Rui Calçada Bastos convoca uma sensibilidade alheia às correntes mais evidentes das linguagens contemporâneas. A sua poética nao se manifesta segundo os cânones de qualquer derrisão (“kitsch” ou não ), de qualquer militância “camp”, na exacerbação expressionista ou na exposição erótica ou sequer sensual do corpo. Digamos que Calçada Bastos encarna a figura não do ser compulsivamente apaixonado (como no mito de D. Juan), mas do apaixonado wertheriano, caído por um ser ideal que a realidade impede de atingir. Num tal herói não se distingue o tormento da alma do tormento do corpo: deslocando-se de cidade em cidade, de país em país, Calçada Bastos arrasta consigo pertences e memórias, reconverte objectos e imagems em discursos deceptivos e melancólicos – e na exploração de mais este conceito histórico da cultura europeia encontramos outra das causas do seu afastamento da superficie mais atractiva da produção actual. Duas peças recentes dão sentido imediato a estas observações: o vídeo “It`s not romantic to be romantic”(2003) e “Love Map” (em dois suportes: múltiplo serigrafado e vídeo em produção). Esta peça entende-se como enfrentamento emotivo e sem censura: consta de um falso mapa que funde quatro cidades onde teve quatro diferentes amores (Lisboa, Berlin, Paris e Budapeste). No vídeo o artista dobra sucessivas esquinas, de cada vez mudando de cidade, mas sugerindo executar um percurso contínuo.
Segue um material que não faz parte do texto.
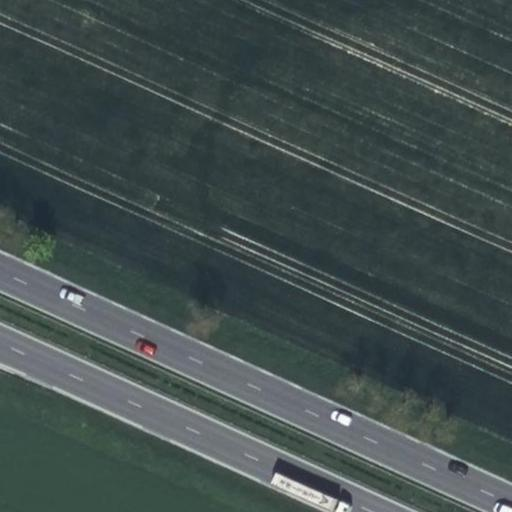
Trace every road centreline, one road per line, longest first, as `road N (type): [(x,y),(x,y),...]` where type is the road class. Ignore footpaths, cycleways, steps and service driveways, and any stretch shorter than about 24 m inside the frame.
road 1 (primary): [(511,505),(0,272)]
road 2 (primary): [(0,343),(371,511)]
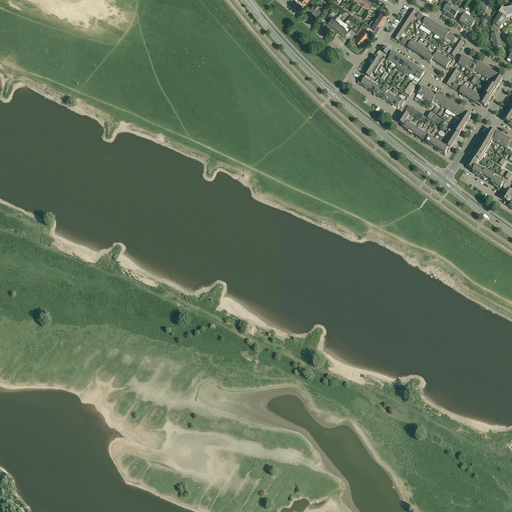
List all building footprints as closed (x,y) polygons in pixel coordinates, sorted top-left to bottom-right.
[(447,0),(444,5),(446,7),(443,12),(445,14),(446,13),(449,15),(454,8),(448,4),(450,2),(447,0)] [(314,4),(314,3),(310,8),(312,10),(313,12),(314,11),(318,14),(320,15),(323,12),(321,10),(318,7),(320,5),(316,1),(314,4)] [(454,20),(457,14),(460,16),(464,10),(461,8),(456,5),(454,8),(449,15),(452,17),(452,18),(454,20)] [(462,23),(466,26),(470,18),(470,17),(470,16),(470,15),(470,14),(467,12),(466,12),(469,8),(466,6),(464,10),(460,16),(463,18),(459,23),(461,24),(462,23)] [(511,8),(510,9),(505,10),(502,9),(499,15),(506,19),(511,18),(511,8)] [(412,9),(407,17),(412,20),(414,18),(416,19),(419,14),(412,9)] [(382,11),(378,16),(384,20),(387,14),(382,11)] [(327,22),(333,26),(337,21),(335,19),(332,17),(329,14),(325,20),(327,22)] [(426,19),(419,14),(416,19),(419,21),(417,23),(422,26),(426,19)] [(499,15),(496,20),(503,24),(506,19),(499,15)] [(378,16),(375,21),(380,25),(384,20),(378,16)] [(407,17),(403,24),(410,29),(413,24),(411,22),(412,20),(407,17)] [(476,22),(470,18),(466,26),(468,27),(468,28),(471,30),(476,22)] [(422,26),(426,29),(431,22),(426,19),(422,26)] [(493,25),(494,25),(491,29),(495,30),(497,27),(500,29),(503,24),(496,20),(493,25)] [(342,26),(342,25),(339,23),(340,22),(338,21),(337,21),(333,26),(338,31),(342,26)] [(371,27),(377,30),(380,25),(375,21),(371,27)] [(426,29),(431,32),(436,25),(431,22),(426,29)] [(373,34),(375,31),(364,23),(362,26),(367,29),(373,34)] [(403,24),(398,31),(403,35),(405,32),(407,34),(410,29),(403,24)] [(431,32),(435,35),(440,28),(436,25),(431,32)] [(348,30),(345,28),(345,27),(342,26),(338,31),(344,35),(348,30)] [(369,33),(362,27),(354,37),(361,43),(369,33)] [(435,35),(440,38),(445,30),(440,28),(435,35)] [(495,34),(495,30),(491,29),(492,34),(491,34),(494,50),(506,47),(505,42),(502,43),(499,33),(495,34)] [(449,34),(445,30),(440,38),(445,41),(449,34)] [(393,39),(401,44),(404,39),(402,37),(403,35),(398,31),(393,39)] [(457,38),(449,34),(445,41),(449,44),(451,42),(454,43),(457,38)] [(406,40),(404,39),(401,44),(408,48),(412,40),(408,37),(406,40)] [(408,48),(413,51),(417,43),(415,42),(416,39),(414,38),(412,40),(408,48)] [(464,43),(457,38),(454,43),(456,45),(454,47),(459,50),(464,43)] [(413,51),(417,54),(422,46),(417,43),(413,51)] [(382,46),(378,53),(383,57),(385,58),(387,55),(386,55),(390,51),(382,46)] [(417,54),(422,57),(427,49),(422,46),(417,54)] [(447,53),(454,58),(459,50),(454,47),(453,50),(450,48),(447,53)] [(422,57),(426,60),(431,52),(427,49),(422,57)] [(397,55),(390,51),(386,55),(387,55),(389,57),(387,60),(389,61),(389,62),(392,64),(392,63),(397,55)] [(426,60),(431,63),(437,53),(437,52),(435,55),(431,52),(426,60)] [(381,59),(383,57),(378,53),(373,61),(380,66),(384,61),(381,59)] [(431,63),(432,62),(432,60),(437,63),(442,56),(437,53),(431,63)] [(392,63),(397,66),(402,58),(397,55),(392,63)] [(444,57),(442,56),(437,63),(441,66),(446,58),(447,57),(445,56),(444,57)] [(458,64),(461,66),(460,67),(462,68),(463,67),(468,60),(463,56),(458,64)] [(395,68),(400,71),(406,61),(402,58),(397,66),(395,68)] [(451,61),(446,58),(441,66),(446,69),(451,61)] [(472,63),(468,60),(463,67),(467,70),(472,63)] [(373,61),(370,65),(378,70),(377,70),(379,72),(382,67),(380,66),(373,61)] [(400,71),(405,74),(411,64),(406,61),(400,71)] [(467,70),(472,73),(474,71),(474,70),(477,65),(472,63),(467,70)] [(478,63),(478,64),(477,65),(474,70),(474,71),(478,73),(483,66),(478,63)] [(409,77),(411,75),(416,67),(411,64),(405,74),(409,77)] [(375,75),(377,70),(378,70),(370,65),(367,70),(375,75)] [(478,73),(483,76),(488,69),(483,66),(478,73)] [(411,75),(415,78),(420,70),(416,67),(411,75)] [(458,79),(461,74),(462,74),(454,69),(449,76),(454,79),(456,77),(458,79)] [(483,76),(487,79),(492,72),(488,69),(483,76)] [(375,75),(367,70),(364,75),(372,79),(375,75)] [(425,73),(420,70),(415,78),(420,81),(425,73)] [(492,82),(497,75),(492,72),(487,79),(492,82)] [(485,108),(489,101),(502,80),(499,78),(500,77),(498,75),(491,86),(490,85),(488,88),(487,87),(485,91),(486,92),(484,95),(485,95),(479,106),(481,107),(482,106),(485,108)] [(359,83),(361,84),(361,85),(366,88),(371,80),(363,76),(362,77),(365,79),(363,81),(362,80),(359,83)] [(455,84),(453,82),(452,82),(454,79),(449,76),(445,84),(452,88),(455,84)] [(469,82),(479,88),(482,83),(472,77),(469,82)] [(366,88),(370,91),(375,83),(371,80),(366,88)] [(370,91),(375,94),(380,86),(375,83),(370,91)] [(458,85),(455,84),(452,88),(459,93),(464,85),(459,83),(458,85)] [(459,93),(463,96),(468,88),(464,85),(459,93)] [(375,94),(379,97),(384,89),(380,86),(375,94)] [(422,87),(417,95),(421,97),(420,99),(421,100),(427,90),(422,87)] [(463,96),(468,99),(473,91),(474,89),(472,88),(471,90),(468,88),(463,96)] [(379,97),(384,99),(389,92),(384,89),(379,97)] [(432,93),(427,90),(421,100),(420,101),(422,102),(424,99),(427,101),(432,93)] [(468,99),(473,102),(478,94),(473,91),(468,99)] [(384,99),(389,102),(393,95),(389,92),(384,99)] [(438,94),(437,95),(436,96),(432,93),(427,101),(431,104),(438,94)] [(434,101),(438,104),(443,97),(438,94),(431,104),(432,104),(434,101)] [(482,97),(478,94),(473,102),(478,105),(482,97)] [(389,102),(393,105),(398,98),(393,95),(389,102)] [(438,104),(442,107),(447,100),(443,97),(438,104)] [(402,108),(405,102),(403,101),(398,98),(393,105),(398,108),(399,106),(402,108)] [(452,103),(447,100),(442,107),(447,110),(452,103)] [(456,106),(452,103),(447,110),(445,112),(450,115),(452,113),(456,106)] [(461,109),(456,106),(452,113),(456,116),(461,109)] [(511,107),(503,121),(507,123),(506,124),(508,125),(511,118),(511,107)] [(461,119),(466,112),(461,109),(456,116),(461,119)] [(425,117),(442,127),(445,123),(428,112),(425,117)] [(467,112),(454,131),(454,132),(459,135),(471,117),(468,115),(469,113),(467,112)] [(404,113),(401,118),(406,121),(409,118),(411,119),(412,117),(410,115),(410,117),(404,113)] [(400,126),(402,127),(406,121),(401,118),(398,123),(401,125),(400,126)] [(408,121),(403,128),(408,131),(413,124),(408,121)] [(417,126),(413,124),(408,131),(413,134),(417,126)] [(422,129),(417,126),(413,134),(417,137),(422,129)] [(422,140),(427,132),(422,129),(417,137),(422,140)] [(445,133),(448,136),(456,140),(459,135),(454,132),(452,130),(450,133),(446,131),(445,133)] [(490,130),(467,167),(472,170),(478,161),(479,162),(481,159),(482,160),(485,156),(483,155),(487,150),(488,151),(490,147),(489,146),(491,143),(490,142),(496,132),(494,131),(493,132),(490,130)] [(432,135),(427,132),(422,140),(427,143),(430,138),(432,135)] [(497,132),(493,140),(497,143),(502,136),(497,132)] [(448,136),(446,140),(453,145),(456,140),(448,136)] [(497,143),(502,146),(507,138),(502,136),(497,143)] [(450,150),(430,138),(427,143),(445,155),(447,152),(448,152),(450,150)] [(502,146),(507,149),(511,141),(507,138),(502,146)] [(450,149),(453,145),(446,140),(443,144),(450,149)] [(502,167),(505,161),(497,156),(493,161),(502,167)] [(501,190),(502,187),(503,186),(504,187),(506,184),(501,181),(500,182),(495,179),(496,177),(493,176),(493,174),(491,173),(493,170),(492,169),(489,173),(486,171),(485,172),(476,167),(472,172),(501,190)] [(499,175),(508,180),(511,175),(503,170),(499,175)] [(502,200),(505,202),(505,201),(510,204),(510,203),(511,200),(511,199),(505,195),(502,200)]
Já a primeira obra citada surge, desde o título, como auto-avaliação crítica: em dois ecrâs contíguos, as personagens (homem e mulher), de novo de costas, são filmadas de cima, dando ao espectador um lugar de omnipresença: ele está num banco de jardim (as folhas mexem em imagem acelerada), ela está no mar mergulhada até à cintura no mar (as ondas em imagem lenta). Num outro vídeo mais antigo o ecrã, também em díptico, mostra um casal, de frente e em plano americano: as imagems aparecem e desaparecem em tempos desencontrados no vapor que cobre e descobre o espelho onde se reflectem. A vida é um campo de impossibilidades, onde a partilha é uma partilha de desencontros.
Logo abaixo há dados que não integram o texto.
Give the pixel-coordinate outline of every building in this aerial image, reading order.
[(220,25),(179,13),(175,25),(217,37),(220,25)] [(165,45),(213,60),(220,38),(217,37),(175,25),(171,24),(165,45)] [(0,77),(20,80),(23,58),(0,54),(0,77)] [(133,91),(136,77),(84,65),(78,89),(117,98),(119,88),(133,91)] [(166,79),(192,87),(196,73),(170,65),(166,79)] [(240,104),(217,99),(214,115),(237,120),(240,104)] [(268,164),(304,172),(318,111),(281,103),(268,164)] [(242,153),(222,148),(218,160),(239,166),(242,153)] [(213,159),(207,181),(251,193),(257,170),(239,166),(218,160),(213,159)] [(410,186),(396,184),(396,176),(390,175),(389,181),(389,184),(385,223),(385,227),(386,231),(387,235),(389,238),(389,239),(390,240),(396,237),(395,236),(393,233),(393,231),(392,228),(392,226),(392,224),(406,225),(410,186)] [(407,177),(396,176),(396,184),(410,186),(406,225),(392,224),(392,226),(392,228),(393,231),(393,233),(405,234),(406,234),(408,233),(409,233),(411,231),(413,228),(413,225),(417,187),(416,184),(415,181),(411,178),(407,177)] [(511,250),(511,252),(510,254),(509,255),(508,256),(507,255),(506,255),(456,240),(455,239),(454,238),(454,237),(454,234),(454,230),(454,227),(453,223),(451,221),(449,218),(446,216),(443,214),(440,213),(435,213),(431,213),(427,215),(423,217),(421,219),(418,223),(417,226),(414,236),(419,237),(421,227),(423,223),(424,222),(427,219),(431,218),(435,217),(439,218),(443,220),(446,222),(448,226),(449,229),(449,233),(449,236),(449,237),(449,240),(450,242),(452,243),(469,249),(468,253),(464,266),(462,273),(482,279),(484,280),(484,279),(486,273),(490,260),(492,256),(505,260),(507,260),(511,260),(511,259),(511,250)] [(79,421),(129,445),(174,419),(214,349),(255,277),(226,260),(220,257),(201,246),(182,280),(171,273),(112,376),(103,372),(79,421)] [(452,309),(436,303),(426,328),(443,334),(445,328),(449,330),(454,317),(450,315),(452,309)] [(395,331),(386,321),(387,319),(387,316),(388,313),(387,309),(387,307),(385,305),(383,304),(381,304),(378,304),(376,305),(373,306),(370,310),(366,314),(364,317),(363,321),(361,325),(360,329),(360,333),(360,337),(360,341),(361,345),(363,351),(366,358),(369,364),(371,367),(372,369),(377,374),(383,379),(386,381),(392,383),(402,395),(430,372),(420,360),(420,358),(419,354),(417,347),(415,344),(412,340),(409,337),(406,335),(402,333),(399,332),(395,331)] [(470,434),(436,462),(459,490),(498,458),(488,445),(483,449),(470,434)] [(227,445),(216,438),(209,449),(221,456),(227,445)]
O video “Quadrifoglio”, de 2002, nomeadamente na cena em que as cartas se trocavam entre o casal protagonista de um dos episódios, já explicitava esta leitura. Curiosamente, “The Mirror Suitcase Man”, a apresentar brevemente em Berlim, termina com uma cena idêntica, embora encenada como troca de malas em filme de espionagem…Nas restantes cenas um homem passeia por Berlim, mostando lugares significativos da biografia do artista na superficie de uma mala forrada de espelhos.
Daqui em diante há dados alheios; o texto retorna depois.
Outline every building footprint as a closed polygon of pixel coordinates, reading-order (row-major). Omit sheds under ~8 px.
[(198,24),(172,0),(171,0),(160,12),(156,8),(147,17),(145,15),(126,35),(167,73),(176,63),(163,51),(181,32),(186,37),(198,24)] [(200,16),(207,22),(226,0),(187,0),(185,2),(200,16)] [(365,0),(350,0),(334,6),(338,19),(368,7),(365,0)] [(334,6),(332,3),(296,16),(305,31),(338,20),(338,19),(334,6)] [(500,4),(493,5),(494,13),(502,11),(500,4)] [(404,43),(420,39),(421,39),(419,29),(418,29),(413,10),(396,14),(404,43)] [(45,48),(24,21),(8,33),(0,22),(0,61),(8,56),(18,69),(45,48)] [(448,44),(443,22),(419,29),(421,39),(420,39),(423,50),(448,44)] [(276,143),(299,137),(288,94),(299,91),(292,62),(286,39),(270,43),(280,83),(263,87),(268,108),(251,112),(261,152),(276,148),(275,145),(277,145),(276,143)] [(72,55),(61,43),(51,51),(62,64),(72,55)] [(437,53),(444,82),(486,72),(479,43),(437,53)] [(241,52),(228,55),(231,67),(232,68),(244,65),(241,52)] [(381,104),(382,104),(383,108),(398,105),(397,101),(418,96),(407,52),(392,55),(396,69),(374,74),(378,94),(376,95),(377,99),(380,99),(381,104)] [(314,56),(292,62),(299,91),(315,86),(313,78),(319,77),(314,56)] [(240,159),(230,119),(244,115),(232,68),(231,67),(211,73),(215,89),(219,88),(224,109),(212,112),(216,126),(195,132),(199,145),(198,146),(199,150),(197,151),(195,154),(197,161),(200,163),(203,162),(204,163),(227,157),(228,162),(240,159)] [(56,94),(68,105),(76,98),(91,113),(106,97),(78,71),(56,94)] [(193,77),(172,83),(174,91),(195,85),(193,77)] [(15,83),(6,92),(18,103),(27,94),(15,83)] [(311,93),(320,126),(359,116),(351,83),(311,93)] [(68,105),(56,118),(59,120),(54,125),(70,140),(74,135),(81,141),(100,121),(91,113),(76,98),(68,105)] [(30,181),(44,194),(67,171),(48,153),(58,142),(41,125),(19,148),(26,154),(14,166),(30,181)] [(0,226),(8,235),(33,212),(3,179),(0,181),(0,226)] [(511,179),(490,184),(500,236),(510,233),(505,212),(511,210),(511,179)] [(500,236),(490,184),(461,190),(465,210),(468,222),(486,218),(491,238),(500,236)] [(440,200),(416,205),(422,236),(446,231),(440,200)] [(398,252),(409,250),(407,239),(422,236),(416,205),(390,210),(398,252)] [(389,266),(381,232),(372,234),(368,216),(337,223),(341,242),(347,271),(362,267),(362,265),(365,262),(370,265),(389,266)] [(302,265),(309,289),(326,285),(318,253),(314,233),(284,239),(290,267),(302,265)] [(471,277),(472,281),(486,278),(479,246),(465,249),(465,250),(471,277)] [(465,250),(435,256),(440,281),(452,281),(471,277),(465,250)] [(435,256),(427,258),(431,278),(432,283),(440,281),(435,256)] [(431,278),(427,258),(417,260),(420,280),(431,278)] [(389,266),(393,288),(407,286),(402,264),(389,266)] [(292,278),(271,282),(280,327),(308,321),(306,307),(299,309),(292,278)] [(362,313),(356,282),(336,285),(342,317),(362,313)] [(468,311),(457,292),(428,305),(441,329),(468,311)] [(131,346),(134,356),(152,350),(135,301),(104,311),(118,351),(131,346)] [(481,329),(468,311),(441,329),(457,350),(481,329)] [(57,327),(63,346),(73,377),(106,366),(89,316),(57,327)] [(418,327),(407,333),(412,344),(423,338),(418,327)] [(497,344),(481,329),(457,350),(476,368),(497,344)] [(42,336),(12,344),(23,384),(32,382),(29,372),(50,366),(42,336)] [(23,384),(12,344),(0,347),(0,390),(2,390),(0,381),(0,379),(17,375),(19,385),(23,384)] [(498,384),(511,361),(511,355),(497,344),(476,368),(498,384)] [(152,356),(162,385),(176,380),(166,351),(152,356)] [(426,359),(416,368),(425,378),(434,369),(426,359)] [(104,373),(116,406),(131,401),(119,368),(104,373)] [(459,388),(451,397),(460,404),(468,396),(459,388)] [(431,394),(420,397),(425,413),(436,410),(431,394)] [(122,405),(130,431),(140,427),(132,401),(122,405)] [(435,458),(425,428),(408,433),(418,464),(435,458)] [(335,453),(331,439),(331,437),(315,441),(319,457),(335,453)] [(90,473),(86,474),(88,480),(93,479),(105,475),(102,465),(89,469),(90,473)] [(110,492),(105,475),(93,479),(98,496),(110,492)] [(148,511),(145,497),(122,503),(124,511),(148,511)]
A peça a apresentar em Coimbra, “Casting Thoughts”, desvenda os mesmos sentidos e alcança os seus objectivos através de um outro jogo: o rosto de uma rapariga é captado num complexo jogo de reflexos nos vidros de um metropolitano – sem que nunca nos olhe directamente, sem que nunca o seu corpo material seja captado.

Regresemos às banais fotografias da galeria. “Studio Accident”, Kleine Problem, Keine Problem” e os dois “ateliers” (Paris e Berlim), cada um sob o título “All I Had”, remetem – nos para um universo de trabalho onde o artista ensaia micronarrativas críticas (a estante que cai, a mesa que só tem três pernas) ou onde enuncia todos os espaços e objectos desse universo como elementos participantes da sua biografia sentimental. Já em “Contents” apresentado na Sala Poste-ite, temos o som de um texto onde se nomeiam todos os objectos do “atelier” de Berlim saindo de um conjunto de caixas empilhadas. Finalmente, de novo na galeria, uma vista da janela é dada como noticias do mundo exterior, onde as narrativas se libertam e o autor românticamente deambula: olhando a neve imaculada de um malevichiano quadrado branco rodeado de pegadas, mostrando o estado dos ténis com que dançou seis ininterruptas horas no Maria´s Club.

João Pinharanda in Mil Folhas, Publico, 25 Setembro 2004, Lisboa.